LİBYA VE ORTA DOĞU VE KUZEY AFRİKA'DA TRANSATLANTİK GÜÇLERİN ROLÜ
Libya'daki en son gelişmelerden önce yapılan araştırmada AB'de yanıt verenlerin yüzde 48'i Libya'daki müdahaleyi onaylarken, yüzde 47'si onaylamamış. Amerikalıların çoğunluğu ise (yüzde 59) uluslararası müdahaleyi olumlu buluyorr. Ancak hem AB'de, hem de ABD'de yanıt verenler isyancılara yardım amacıyla kendi ülkelerinin askeri birliklerinin göndermektense müdahalenin uluslararası güçlerce gerçekleştirilmesini tercih ediyor. ABD'de yanıt verenlerin sadece yüzde 31'i ve AB'de yüzde 32'si Kaddafi'ye karşı çarpışan isyancılara yardım etmek için kendi ülkelerinin birliklerinin gönderilmesini destekliyor.

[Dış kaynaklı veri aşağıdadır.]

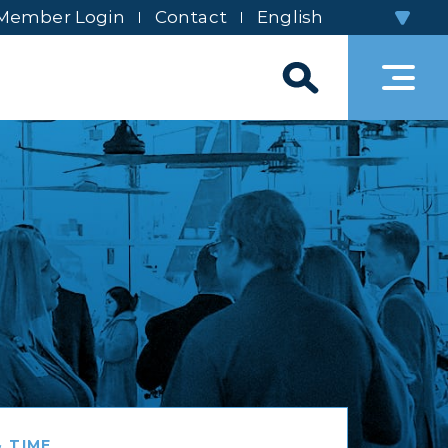
Member Login
Contact
 TIME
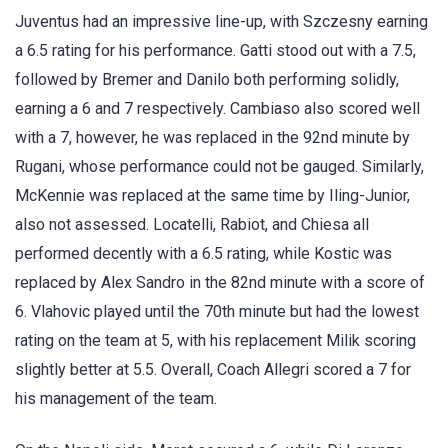
Juventus had an impressive line-up, with Szczesny earning
a 6.5 rating for his performance. Gatti stood out with a 7.5,
followed by Bremer and Danilo both performing solidly,
earning a 6 and 7 respectively. Cambiaso also scored well
with a 7, however, he was replaced in the 92nd minute by
Rugani, whose performance could not be gauged. Similarly,
McKennie was replaced at the same time by Iling-Junior,
also not assessed. Locatelli, Rabiot, and Chiesa all
performed decently with a 6.5 rating, while Kostic was
replaced by Alex Sandro in the 82nd minute with a score of
6. Vlahovic played until the 70th minute but had the lowest
rating on the team at 5, with his replacement Milik scoring
slightly better at 5.5. Overall, Coach Allegri scored a 7 for
his management of the team.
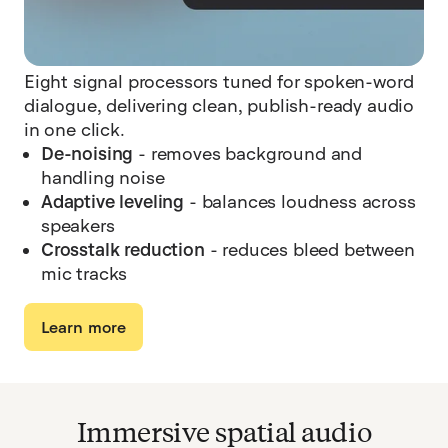
Eight signal processors tuned for spoken-word
dialogue, delivering clean, publish-ready audio
in one click.
De-noising
- removes background and
handling noise
Adaptive leveling
- balances loudness across
speakers
Crosstalk reduction
- reduces bleed between
mic tracks
Learn more
Immersive spatial audio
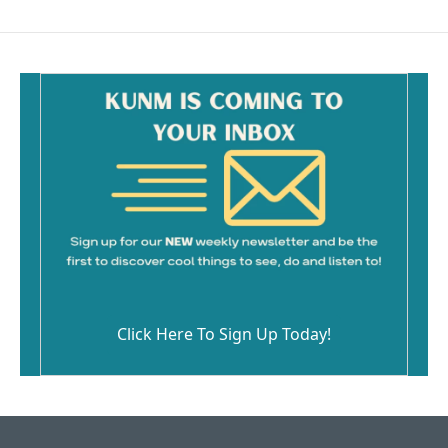
Click Here To Sign Up Today!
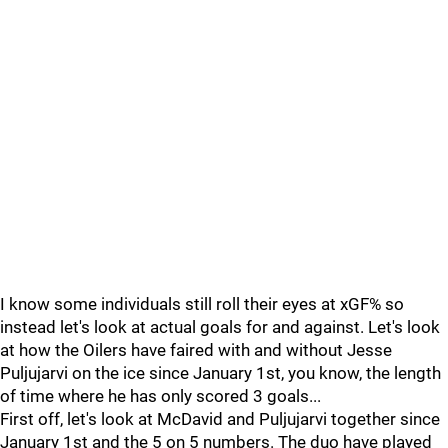
I know some individuals still roll their eyes at xGF% so
instead let's look at actual goals for and against. Let's look
at how the Oilers have faired with and without Jesse
Puljujarvi on the ice since January 1st, you know, the length
of time where he has only scored 3 goals...
First off, let's look at McDavid and Puljujarvi together since
January 1st and the 5 on 5 numbers. The duo have played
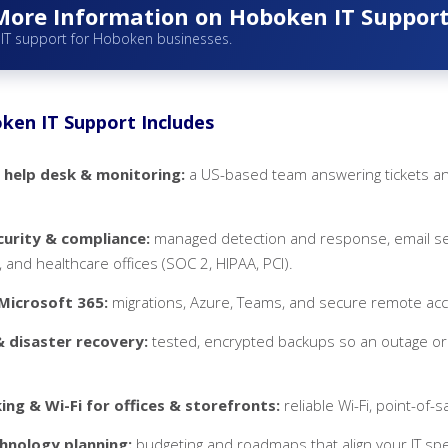
More Information on Hoboken IT Suppor
 IT support for Hoboken businesses.
en IT Support Includes
 help desk & monitoring:
a US-based team answering tickets an
urity & compliance:
managed detection and response, email secu
 and healthcare offices (SOC 2, HIPAA, PCI).
Microsoft 365:
migrations, Azure, Teams, and secure remote ac
 disaster recovery:
tested, encrypted backups so an outage or
ng & Wi-Fi for offices & storefronts:
reliable Wi-Fi, point-of-s
hnology planning:
budgeting and roadmaps that align your IT sp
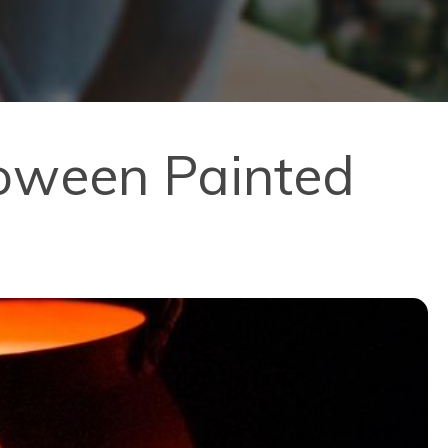
loween Painted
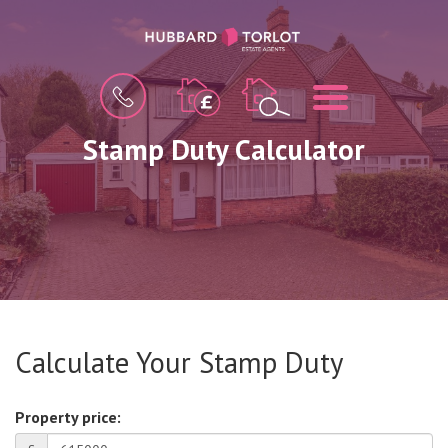
BOOK
MENU
A
VALUATION
Stamp Duty Calculator
Calculate Your Stamp Duty
Property price:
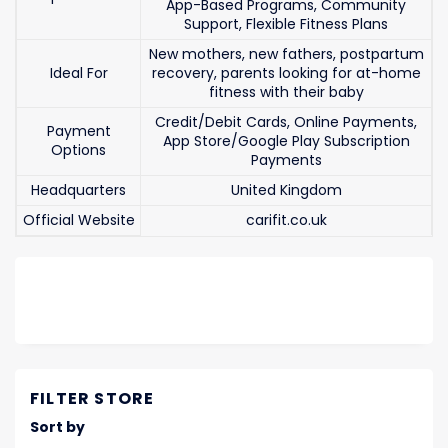
App-Based Programs, Community
Support, Flexible Fitness Plans
New mothers, new fathers, postpartum
Ideal For
recovery, parents looking for at-home
fitness with their baby
Credit/Debit Cards, Online Payments,
Payment
App Store/Google Play Subscription
Options
Payments
Headquarters
United Kingdom
Official Website
carifit.co.uk
FILTER STORE
Sort by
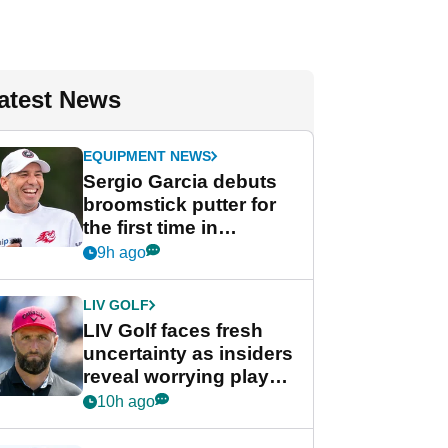
atest News
EQUIPMENT NEWS
Sergio Garcia debuts
broomstick putter for
the first time in
competition at LIV Golf
9h ago
New York
LIV GOLF
LIV Golf faces fresh
uncertainty as insiders
reveal worrying player
stance
10h ago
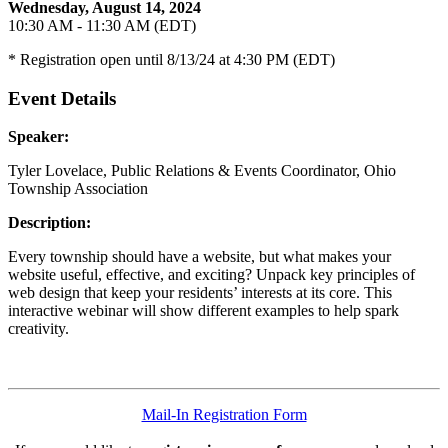
Wednesday, August 14, 2024
10:30 AM - 11:30 AM (EDT)
* Registration open until 8/13/24 at 4:30 PM (EDT)
Event Details
Speaker:
Tyler Lovelace, Public Relations & Events Coordinator, Ohio
Township Association
Description:
Every township should have a website, but what makes your
website useful, effective, and exciting? Unpack key principles of
web design that keep your residents’ interests at its core. This
interactive webinar will show different examples to help spark
creativity.
Mail-In Registration Form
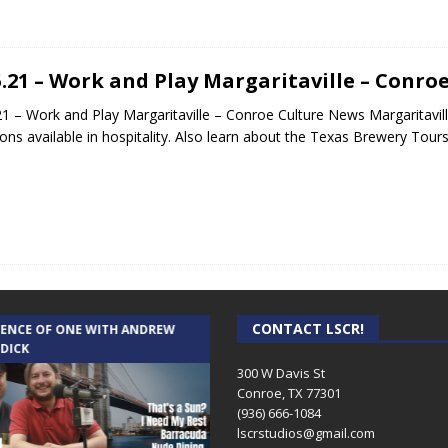
5.21 – Work and Play Margaritaville – Conro
21 – Work and Play Margaritaville – Conroe Culture News Margaritavill
ions available in hospitality. Also learn about the Texas Brewery Tour
CONTACT LSCR!
IENCE OF ONE WITH ANDREW
THE WEEKLY BUSINESS HOUR WITH
 DICK
RICK SCHISSLER
300 W Davis St
Conroe, TX 77301
(936) 666-1084‬
lscrstudios@gmail.com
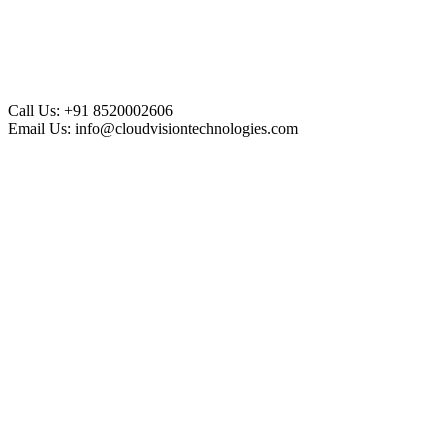
Call Us:
+91 8520002606
Email Us:
info@cloudvisiontechnologies.com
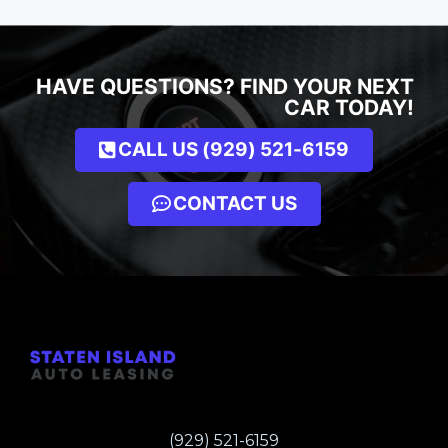
HAVE QUESTIONS? FIND YOUR NEXT
CAR TODAY!
CALL US (929) 521-6159
CONTACT US
(929) 521-6159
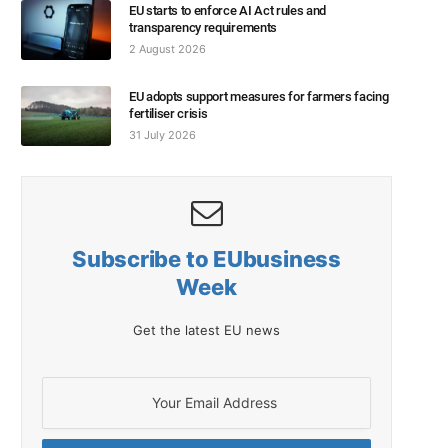
EU starts to enforce AI Act rules and
transparency requirements
2 August 2026
EU adopts support measures for farmers facing
fertiliser crisis
31 July 2026
Subscribe to EUbusiness
Week
Get the latest EU news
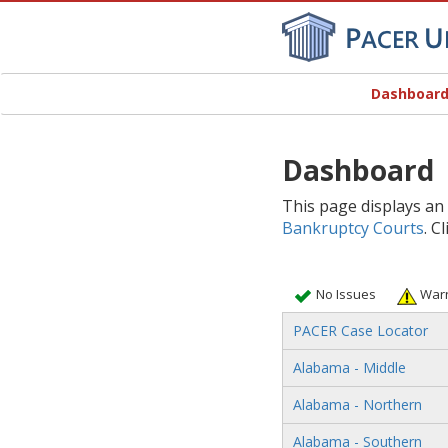
Dashboar
Dashboard
This page displays an
Bankruptcy Courts
. C
No Issues
Warn
PACER Case Locator
Alabama - Middle
Alabama - Northern
Alabama - Southern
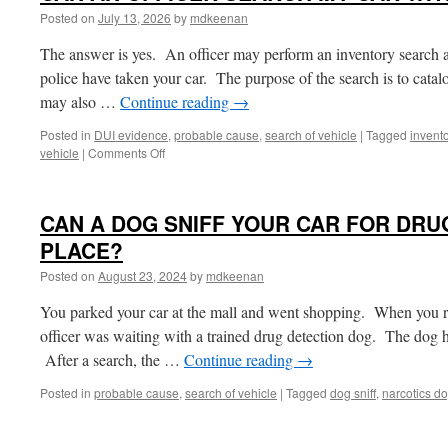
Posted on
July 13, 2026
by
mdkeenan
The answer is yes. An officer may perform an inventory search a
police have taken your car. The purpose of the search is to catalo
may also …
Continue reading
→
Posted in
DUI evidence
,
probable cause
,
search of vehicle
|
Tagged
invent
on
vehicle
|
Comments Off
CAN
AN
OFFICER
CAN A DOG SNIFF YOUR CAR FOR DRUG
SEARCH
MY
PLACE?
CAR
Posted on
August 23, 2024
by
mdkeenan
WITHOUT
A
You parked your car at the mall and went shopping. When you re
WARRANT?
officer was waiting with a trained drug detection dog. The dog h
After a search, the …
Continue reading
→
Posted in
probable cause
,
search of vehicle
|
Tagged
dog sniff
,
narcotics d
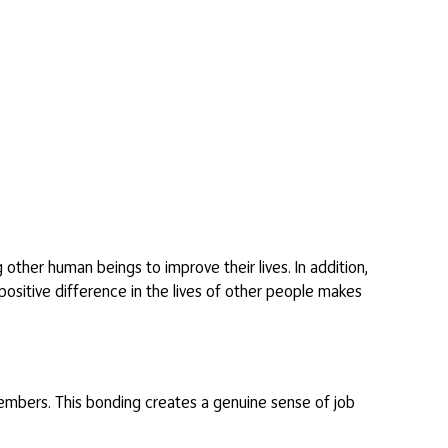
 other human beings to improve their lives. In addition,
positive difference in the lives of other people makes
embers. This bonding creates a genuine sense of job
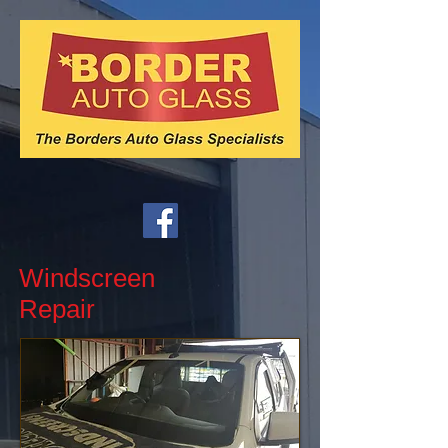
Windscreen
Repair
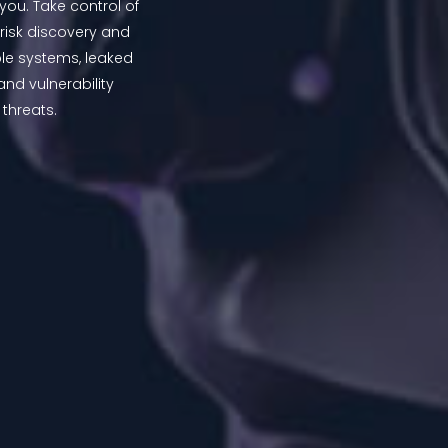
you. Take control of
 risk discovery and
ble systems, leaked
nd vulnerability
hreats.​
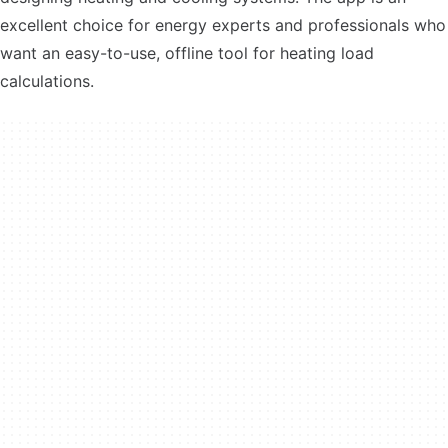
excellent choice for energy experts and professionals who
want an easy-to-use, offline tool for heating load
calculations.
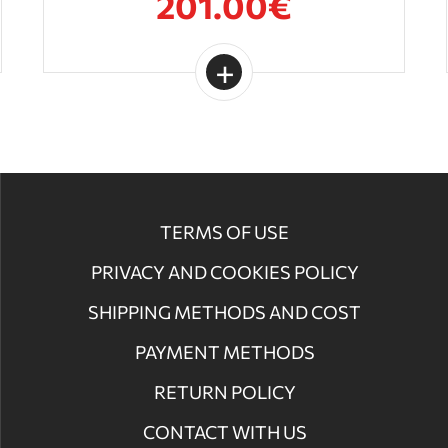
201.00€
TERMS OF USE
PRIVACY AND COOKIES POLICY
SHIPPING METHODS AND COST
PAYMENT METHODS
RETURN POLICY
CONTACT WITH US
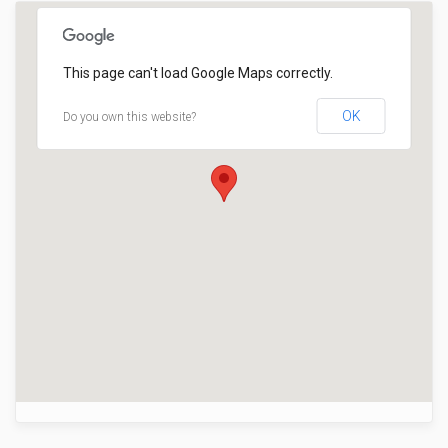
This page can't load Google Maps correctly.
OK
Do you own this website?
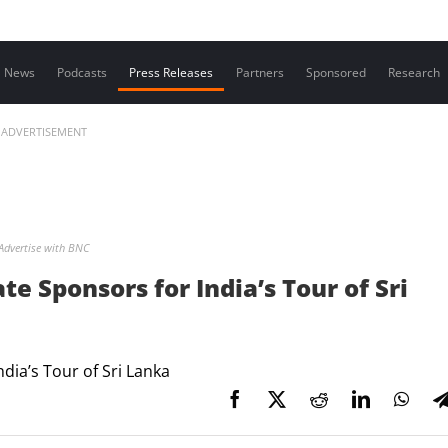
Contact us
News
Podcasts
Press Releases
Partners
Sponsored
Research
ADVERTISEMENT
Advertise with BNC
ate Sponsors for India’s Tour of Sri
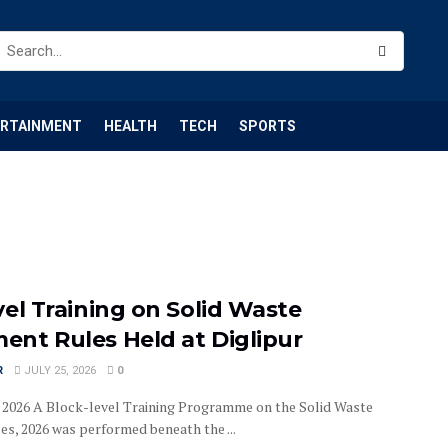
ERTAINMENT
HEALTH
TECH
SPORTS
el Training on Solid Waste
nt Rules Held at Diglipur
R
JULY 25, 2026
0
25, 2026 A Block-level Training Programme on the Solid Waste
, 2026 was performed beneath the ...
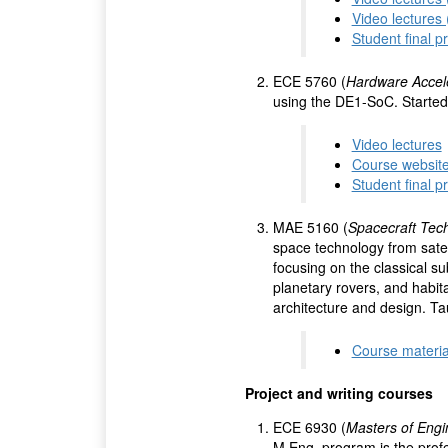
Video lectures
Student final p
ECE 5760 (
Hardware Accel
using the DE1-SoC. Started 
Video lectures
Course websit
Student final p
MAE 5160 (
Spacecraft Tec
space technology from sate
focusing on the classical s
planetary rovers, and habit
architecture and design. Ta
Course materia
Project and writing courses
ECE 6930 (
Masters of Engi
M.Eng. program is the profes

ABD'de yanıt verenlerin çoğunluğu Libya'ya müdahaleye destek verirken, Avrupalılar tüm dünyada demokrasinin teşvik edilmesi konusunda Amerikalılardan daha istekli duruş sergiliyor. Bu görüşler özellikle Orta Doğu ve Kuzey Afrika'da demokrasinin teşvik edilmesi konusunda paralellik gösteriyor. AB'de yanıt verenlerin yüzde 64'ü Orta Doğu ve Kuzey Afrika gibi vakalarda demokrasinin desteklenmesinin Avrupa Birliği'nin işi olduğuna inanırken, yüzde 29'u AB'nin bu konunun dışında kalması gerektiğini düşünüyor. Amerikalıların sadece yüzde 43'ü ABD katkısına destek verirken, yüzde 50'si ABD'nin tamamen bu işin dışında kalması gerektiğini belirtmiş.